Cerium oxide (CeO2) nanoparticles (NPs) are massively used as abrasives in the chemical mechanical polishing (CMP), an essential process to manufacture semiconductor wafers. The CMP process for arsenide-based semiconductor materials produces a wastewater with co-occurring ionic arsenic (As) ions and CeO2 NPs. We found CeO2 NPs adsorbed both arsenite (As(III)) and arsenate (As(V)) ions and the adsorption isotherms suggested different adsorption energies and capacities of the two species.

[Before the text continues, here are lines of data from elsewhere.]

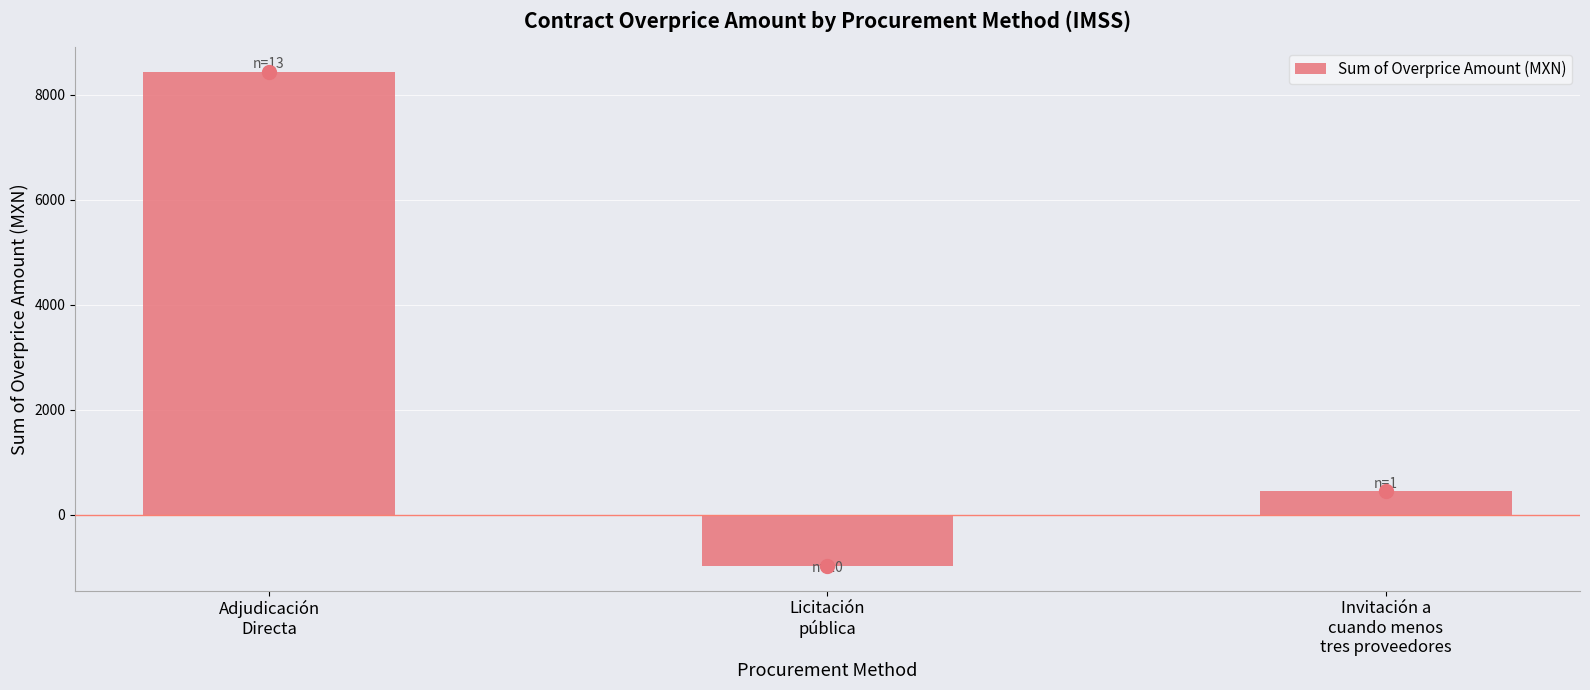

At which label does the data first exceed 450?

Adjudicación
Directa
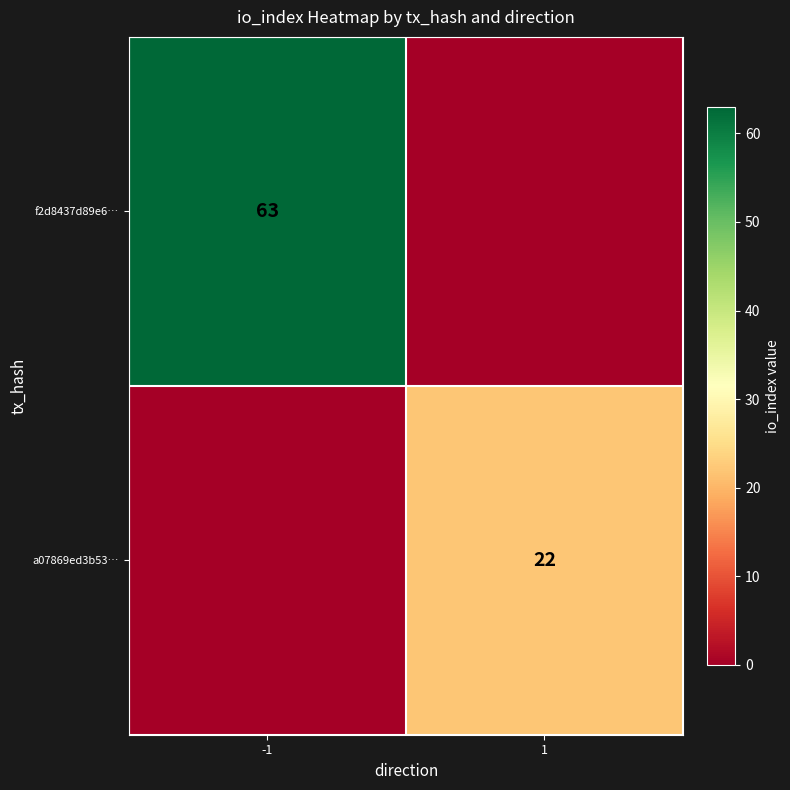

True or false: f2d8437d89e6… has a value of 63 at -1.

True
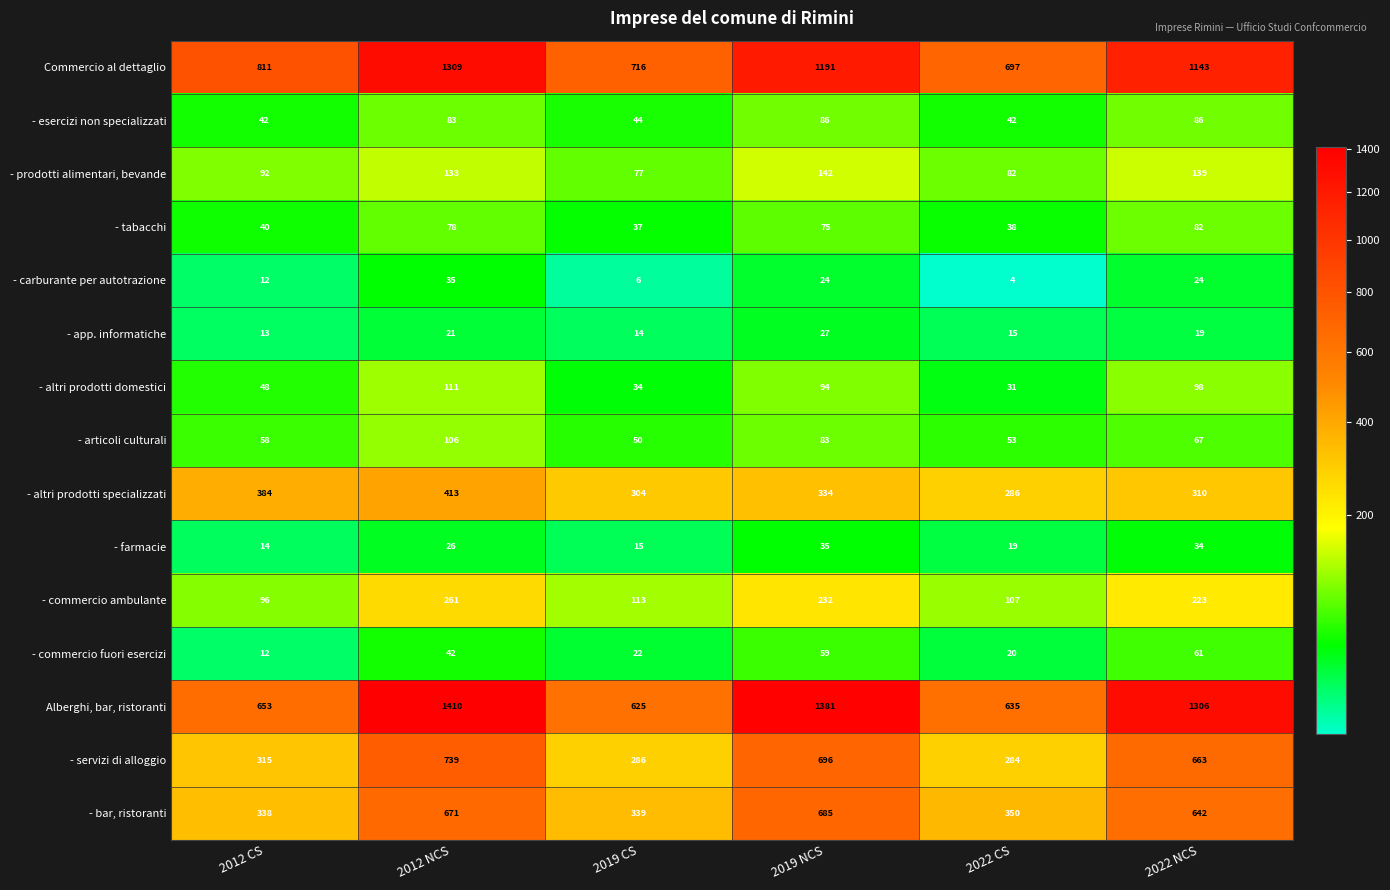

What is the difference between the second highest and second lowest values in the - commercio fuori esercizi series?

39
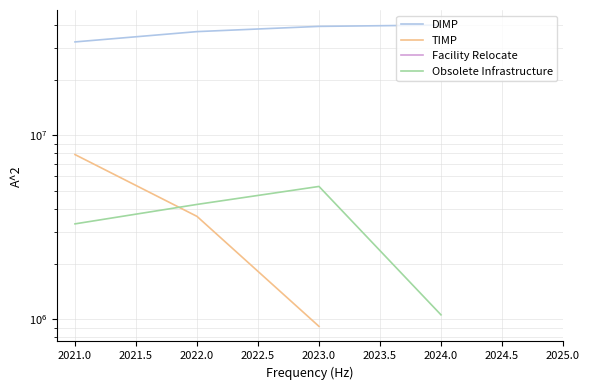

How many positive values does the Obsolete Infrastructure series have?

4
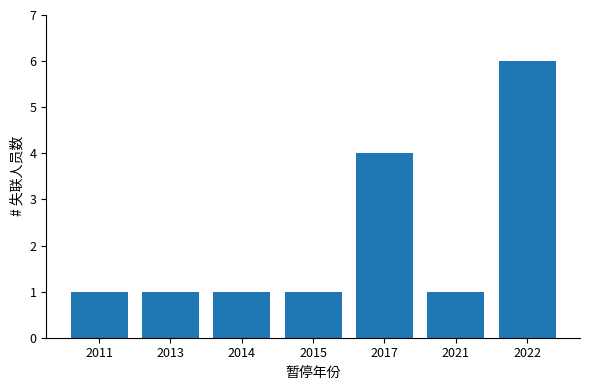

How many values are between 1 and 4?

6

Applying the ferric reducing ability for nanoparticles (FRAN) assay, we revealed that the adsorbed As(III) and As(V) each reduced CeO2 NP surface reactivity but followed different mechanisms. The adsorbed As(III) ions below the critical coverage (110 mmol/kg) increased occupation of Ce 4f orbitals and thus reduced electron mobility of the original CeO2 NPs. Adsorbed As(V) ions withdrew electrons from Ce 4f orbitals and likely became oxidizing agents that greatly inhibited the original surface reducing ability. Electron paramagnetic resonance (EPR) analysis further revealed that adsorbed As(III) and As(V) ions decreased the propensity of CeO2 NPs to produce reduced reactive oxygen species (ROS). This work highlights the importance of examining NPs in their post-use phases, in which surface reactivity and hazard potential can be greatly altered by chemical exposure history and NP surface transformations.